• [Source material]:
+===+

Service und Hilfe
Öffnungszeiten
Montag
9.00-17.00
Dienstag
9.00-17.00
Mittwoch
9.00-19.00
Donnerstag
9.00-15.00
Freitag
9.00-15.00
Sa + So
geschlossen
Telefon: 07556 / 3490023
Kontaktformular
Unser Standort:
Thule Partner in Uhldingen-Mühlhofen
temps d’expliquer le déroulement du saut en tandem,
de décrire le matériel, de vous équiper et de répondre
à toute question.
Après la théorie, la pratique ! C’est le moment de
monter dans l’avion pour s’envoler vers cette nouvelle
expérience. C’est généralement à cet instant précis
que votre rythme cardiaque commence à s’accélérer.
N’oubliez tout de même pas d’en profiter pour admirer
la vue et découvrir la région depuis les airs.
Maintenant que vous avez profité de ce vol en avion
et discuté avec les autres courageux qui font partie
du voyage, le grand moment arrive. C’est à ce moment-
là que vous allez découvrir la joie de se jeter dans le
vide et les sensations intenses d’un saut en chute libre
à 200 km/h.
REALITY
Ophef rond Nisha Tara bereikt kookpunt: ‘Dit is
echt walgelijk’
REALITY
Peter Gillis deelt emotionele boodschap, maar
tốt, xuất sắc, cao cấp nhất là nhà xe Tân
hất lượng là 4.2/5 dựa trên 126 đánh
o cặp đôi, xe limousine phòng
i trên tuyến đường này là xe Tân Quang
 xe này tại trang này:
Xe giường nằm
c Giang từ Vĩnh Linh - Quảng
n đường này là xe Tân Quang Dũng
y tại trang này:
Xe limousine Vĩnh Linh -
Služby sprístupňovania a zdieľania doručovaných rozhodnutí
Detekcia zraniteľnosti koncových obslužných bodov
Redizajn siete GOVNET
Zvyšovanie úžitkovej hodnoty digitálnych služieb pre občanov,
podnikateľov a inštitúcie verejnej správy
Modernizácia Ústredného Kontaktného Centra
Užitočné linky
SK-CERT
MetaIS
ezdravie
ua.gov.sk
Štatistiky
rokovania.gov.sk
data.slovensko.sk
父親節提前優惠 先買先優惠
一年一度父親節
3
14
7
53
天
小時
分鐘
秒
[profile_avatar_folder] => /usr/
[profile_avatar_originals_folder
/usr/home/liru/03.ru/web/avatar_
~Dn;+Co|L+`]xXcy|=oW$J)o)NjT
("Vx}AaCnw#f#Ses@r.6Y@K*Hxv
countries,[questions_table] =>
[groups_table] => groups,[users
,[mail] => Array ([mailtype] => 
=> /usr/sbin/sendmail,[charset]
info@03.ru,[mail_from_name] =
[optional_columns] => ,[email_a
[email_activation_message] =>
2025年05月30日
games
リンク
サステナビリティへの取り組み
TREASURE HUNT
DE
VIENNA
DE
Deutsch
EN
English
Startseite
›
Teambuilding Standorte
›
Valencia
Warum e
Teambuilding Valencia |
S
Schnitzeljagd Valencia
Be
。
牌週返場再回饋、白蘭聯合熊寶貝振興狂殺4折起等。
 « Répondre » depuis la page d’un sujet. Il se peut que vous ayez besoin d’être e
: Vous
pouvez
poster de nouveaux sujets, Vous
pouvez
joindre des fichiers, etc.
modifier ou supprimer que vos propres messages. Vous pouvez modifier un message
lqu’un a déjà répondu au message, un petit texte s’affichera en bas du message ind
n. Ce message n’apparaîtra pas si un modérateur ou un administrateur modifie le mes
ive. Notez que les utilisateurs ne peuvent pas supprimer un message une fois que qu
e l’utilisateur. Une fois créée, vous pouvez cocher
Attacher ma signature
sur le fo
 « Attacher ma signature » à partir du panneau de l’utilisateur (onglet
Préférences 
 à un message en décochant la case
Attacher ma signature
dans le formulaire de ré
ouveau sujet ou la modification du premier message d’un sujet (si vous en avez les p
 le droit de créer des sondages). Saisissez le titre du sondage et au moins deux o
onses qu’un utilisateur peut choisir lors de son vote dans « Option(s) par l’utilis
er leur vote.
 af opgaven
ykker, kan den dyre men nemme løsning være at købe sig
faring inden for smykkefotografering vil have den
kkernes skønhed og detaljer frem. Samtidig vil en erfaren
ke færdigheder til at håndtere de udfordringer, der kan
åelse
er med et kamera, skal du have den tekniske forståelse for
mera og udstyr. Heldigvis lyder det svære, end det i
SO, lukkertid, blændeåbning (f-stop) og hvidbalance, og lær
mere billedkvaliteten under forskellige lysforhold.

+===+

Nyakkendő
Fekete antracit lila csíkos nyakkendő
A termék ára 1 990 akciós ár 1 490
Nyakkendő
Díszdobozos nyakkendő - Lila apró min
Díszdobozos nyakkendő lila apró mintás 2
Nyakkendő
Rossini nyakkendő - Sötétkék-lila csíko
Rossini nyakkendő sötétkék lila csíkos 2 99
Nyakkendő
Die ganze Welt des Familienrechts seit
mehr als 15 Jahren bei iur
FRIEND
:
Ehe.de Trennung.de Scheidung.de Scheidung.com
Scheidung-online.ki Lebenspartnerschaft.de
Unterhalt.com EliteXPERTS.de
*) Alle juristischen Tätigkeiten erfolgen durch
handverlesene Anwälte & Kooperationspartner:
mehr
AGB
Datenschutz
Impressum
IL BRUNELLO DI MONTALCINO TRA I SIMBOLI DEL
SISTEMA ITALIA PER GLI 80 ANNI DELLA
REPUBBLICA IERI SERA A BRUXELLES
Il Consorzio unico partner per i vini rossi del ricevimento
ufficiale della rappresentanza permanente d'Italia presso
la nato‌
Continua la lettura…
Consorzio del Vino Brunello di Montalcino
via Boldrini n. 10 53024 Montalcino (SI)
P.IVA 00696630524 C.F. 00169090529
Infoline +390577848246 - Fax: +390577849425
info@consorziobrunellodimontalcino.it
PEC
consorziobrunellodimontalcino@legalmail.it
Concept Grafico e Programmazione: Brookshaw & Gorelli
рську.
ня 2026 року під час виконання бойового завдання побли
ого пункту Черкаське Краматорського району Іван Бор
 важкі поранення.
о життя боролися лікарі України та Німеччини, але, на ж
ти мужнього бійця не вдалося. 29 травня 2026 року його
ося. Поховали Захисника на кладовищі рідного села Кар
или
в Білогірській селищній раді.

+===+

• [Your objective]:
Starting at the line with "Service und Hilfe" and ending at the line with "temps d’expliquer le", write those lines out again with "geschlossen" changed to "Ruhetag" and nothing else different.

• [Result of the task]:
Service und Hilfe
Öffnungszeiten
Montag
9.00-17.00
Dienstag
9.00-17.00
Mittwoch
9.00-19.00
Donnerstag
9.00-15.00
Freitag
9.00-15.00
Sa + So
Ruhetag
Telefon: 07556 / 3490023
Kontaktformular
Unser Standort:
Thule Partner in Uhldingen-Mühlhofen
temps d’expliquer le déroulement du saut en tandem,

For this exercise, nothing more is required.